• United States



Senior Staff Writer

Sprint faces backlash for adding MDM to devices without permission

Nov 04, 20154 mins
Mobile SecurityVulnerabilities

Technician added MDM software to a customer's personal iPhone 6

Mobile Device Management (MDM) functionality is essential for business, but if left unchecked on consumer devices it can pose a risk.

On Wednesday, a Sprint customer discovered an in-store technician adding MDM software to their personal iPhone 6 without prior notice or permission, sparking a heated conversation about privacy and protection.

The customer, Johnny Kim, took to Twitter [archive] with his complaint.
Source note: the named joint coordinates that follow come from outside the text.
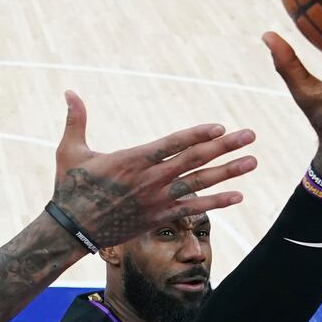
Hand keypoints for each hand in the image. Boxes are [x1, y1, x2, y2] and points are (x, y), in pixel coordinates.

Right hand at [49, 91, 256, 247]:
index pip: (172, 143)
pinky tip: (238, 196)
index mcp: (132, 159)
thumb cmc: (69, 188)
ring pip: (199, 184)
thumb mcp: (70, 151)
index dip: (197, 135)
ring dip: (228, 173)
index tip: (220, 127)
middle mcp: (150, 179)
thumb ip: (76, 120)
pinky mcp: (158, 218)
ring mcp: (157, 200)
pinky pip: (193, 210)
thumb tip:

In an image posted by Kim, the iPhone clearly shows the installation path of the MDM software via a domain that is owned and operated by Sprint.
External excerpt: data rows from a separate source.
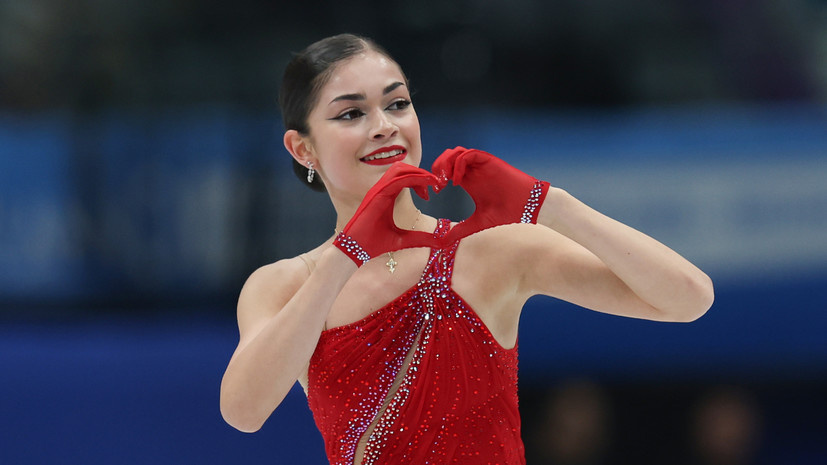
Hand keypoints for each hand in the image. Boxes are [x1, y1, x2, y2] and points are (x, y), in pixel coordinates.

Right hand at [334, 162, 439, 265]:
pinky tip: (423, 189)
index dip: (421, 180)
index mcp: (387, 195)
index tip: (432, 192)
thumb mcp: (404, 240)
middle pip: (403, 168)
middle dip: (421, 173)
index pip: (405, 177)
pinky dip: (411, 179)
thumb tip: (440, 243)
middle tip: (435, 185)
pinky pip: (395, 180)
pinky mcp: (376, 195)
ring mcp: (378, 190)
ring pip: (399, 169)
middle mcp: (382, 189)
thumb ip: (422, 239)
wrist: (357, 250)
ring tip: (431, 183)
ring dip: (417, 173)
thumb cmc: (375, 243)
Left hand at [432, 147, 548, 240]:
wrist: (528, 208)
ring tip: (445, 181)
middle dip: (437, 168)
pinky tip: (457, 181)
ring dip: (446, 164)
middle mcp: (473, 171)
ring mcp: (481, 166)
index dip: (436, 178)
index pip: (446, 170)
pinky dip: (459, 164)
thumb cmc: (507, 214)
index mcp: (469, 182)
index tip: (434, 193)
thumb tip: (442, 243)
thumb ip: (460, 230)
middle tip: (436, 185)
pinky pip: (469, 154)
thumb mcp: (477, 223)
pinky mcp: (490, 162)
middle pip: (447, 158)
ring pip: (456, 153)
When questioned, Sprint’s support staff told Kim that the software helps “skip certain Setup Assistant screens, so users can start using their devices right out of the box.”

The problem with that answer is that consumers can’t skip iOS setup assistance, so it isn’t clear what parts of the setup process the MDM software is bypassing – if any. Later, when pressed for an answer, Sprint’s support told Kim that his iOS device can “be pre-configured to require automatic enrollment into MDM.”

Once more, Kim and several other security experts noted that the device was for personal use, and pointed out that Sprint installed the MDM software without notice or permission;  and according to Sprint’s own policy, such software can only be installed if the customer asks for it, which Kim did not.

When asked why the MDM software was installed as it was, Sprint told Kim that the software comes pre-installed on the device “so customers who’d like to use it, do not go though the hassle of getting it setup.”

But, once again, the answer from Sprint’s support group doesn’t really answer the question and goes against Sprint’s own policy on such installations. The only reason Kim knew this software was installed against his wishes was because he was watching the technician during setup.

The concept of a carrier like Sprint installing MDM on a personal device is frightening to some security experts, especially when the customer isn’t told about the installation or made aware of the risks that such features have outside of a managed environment.

As things stand, it looks as if Sprint violated their own policy and installed software on Kim’s device that could allow them to control the functionality of the iPhone far beyond normal carrier restrictions and phone modifications.

One expert who commented on the issue told Salted Hash that it’s possible Sprint sees the installation of MDM software as an additional security offering, or perhaps as a means to enable phone location services to the consumer.

Still, even if that were true, it’s against written policy and such offerings are offered at the cost of privacy and control over the user’s own devices.

Carrier installed MDM has a number of serious security concerns.

During a presentation at Black Hat in 2014, researchers Mathew Solnik and Marc Blanchou highlighted a number of problems – including issues with Sprint’s MDM tools.

Again, MDM software can be useful in a corporate setting. For iOS users, Apple has enabled a number of management and control features that IT teams can use to ensure employees have a clear separation between work and play. Such features include full remote wipe, selective wipe of accounts, apps, and documents, managed accounts and extensions, and over-the-air configuration.

“Corporations who add [MDM] to their devices and disclose it to the users is a common scenario as it helps them keep [control or lock down] the devices,” Solnik said in an interview with Salted Hash.

But a carrier adding MDM and failing to disclose it to the customer is downright dangerous, he added.

“Especially one with the track record of insecure practices Sprint has – this is downright dangerous. But this is type of evasive activity appears to be extremely common for Sprint.”

Salted Hash has reached out to Sprint for comment earlier in the day, but the company didn’t respond by the time this story went to print several hours later.

If the company offers any additional insight, this story will be updated.